Semantically, both edits conflict with each other. However, Mercurial happily merges them without conflicts (in both cases, when rebasing or when doing a regular merge):

def foo(a):
    # now this function is 10 times faster, but only work with positive integers
    assert a > 0
    # do
    # something with
    # with a

...

foo(4)

...

foo(-1) # now we have a use case where we need to call foo with -1

The advantage of a merge is that a it allows to understand what went wrong at some later point, so you can fix things accordingly. A rebase might throw away information you need to understand bugs caused by automatic merges.

1
tc. On

The main argument against git rebase seems to be a philosophical one around "losing history", but if I really cared about that I'd make the final build step a checkin (or the first build step to track all the failed builds too!).

I'm not particularly familiar with Mercurial or bisecting (except that it's a bit like git), but in my month-and-a-bit with git I exclusively stuck to rebase. I also use git rebase -i --autosquash and git add -p a lot.

IME, there's also not that much difference between a rebase and a merge when it comes to fixing conflicts — the answer you linked to suggests "rebaseif" is bad because the "if" conditions on whether the merge proceeded without conflict, whereas it should be conditioned on whether the codebase builds and tests pass.

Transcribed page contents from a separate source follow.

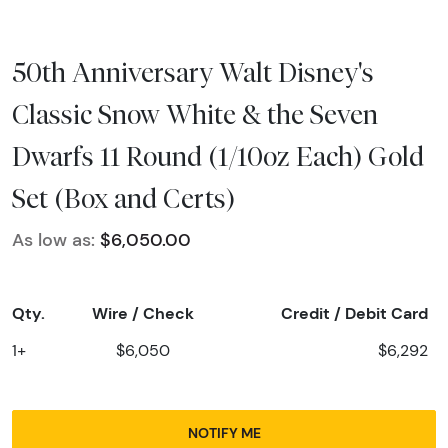
50th Anniversary Walt Disney's
Classic Snow White & the Seven
Dwarfs 11 Round (1/10oz Each) Gold
Set (Box and Certs)
As low as:
$6,050.00
Qty.
Wire / Check
Credit / Debit Card
1+
$6,050
$6,292
NOTIFY ME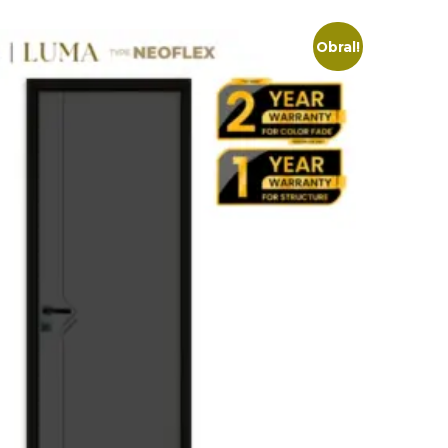
Obral!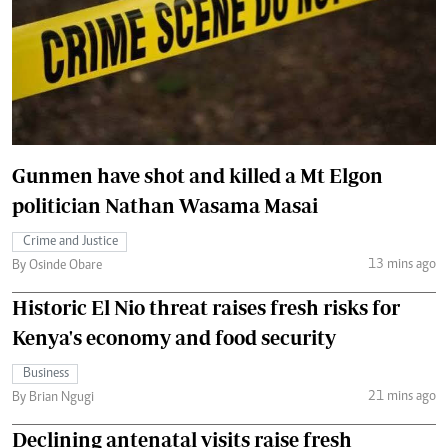
Gunmen have shot and killed a Mt Elgon
politician Nathan Wasama Masai
Crime and Justice
13 mins ago
By Osinde Obare
Historic El Nio threat raises fresh risks for
Kenya's economy and food security
Business
21 mins ago
By Brian Ngugi
Declining antenatal visits raise fresh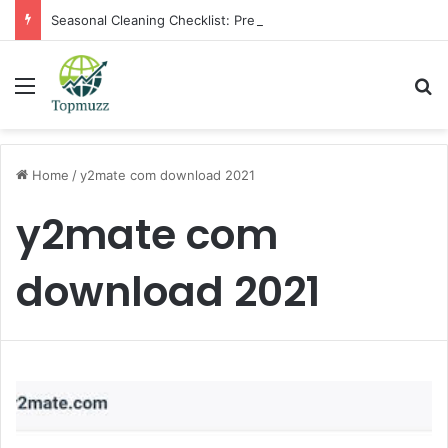
Seasonal Cleaning Checklist: Preparing Your Home for Every Season With Amenify
Menu
Se
Home
/
y2mate com download 2021
y2mate com
download 2021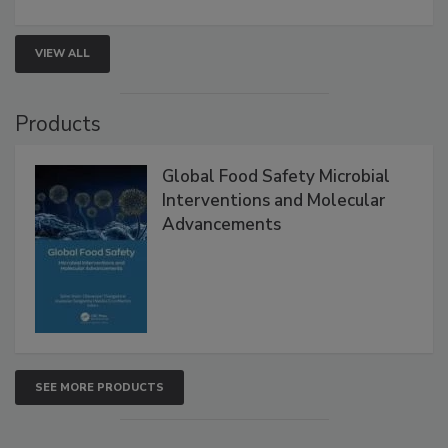
strengthen seafood safety programs.
VIEW ALL
Products
Global Food Safety Microbial
Interventions and Molecular
Advancements
SEE MORE PRODUCTS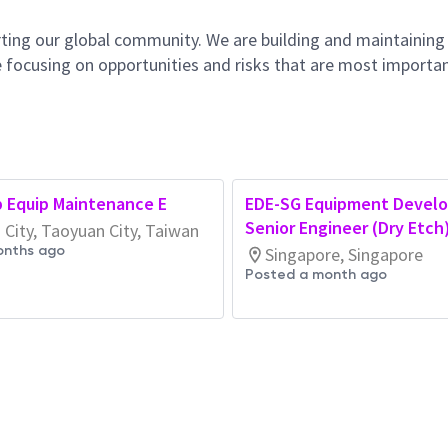
ting our global community. We are building and maintaining
 focusing on opportunities and risks that are most importan
b Equip Maintenance E
EDE-SG Equipment Devel
Senior Engineer (Dry Etch
City, Taoyuan City, Taiwan
onths ago
Singapore, Singapore
Posted a month ago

Perhaps my thinking is skewed by an inherent weakness in git's design (it doesn't explicitly keep track of the history of a branch, i.e. the subset of commits that it's actually pointed to), or perhaps it's just how I work (check that the diff is sane and that it builds, although admittedly after a rebase I don't check that intermediate commits build).

(Aside: For personal projects I often would like to keep track of each build output and corresponding source snapshot, but I've yet to find anything which is good at doing so.)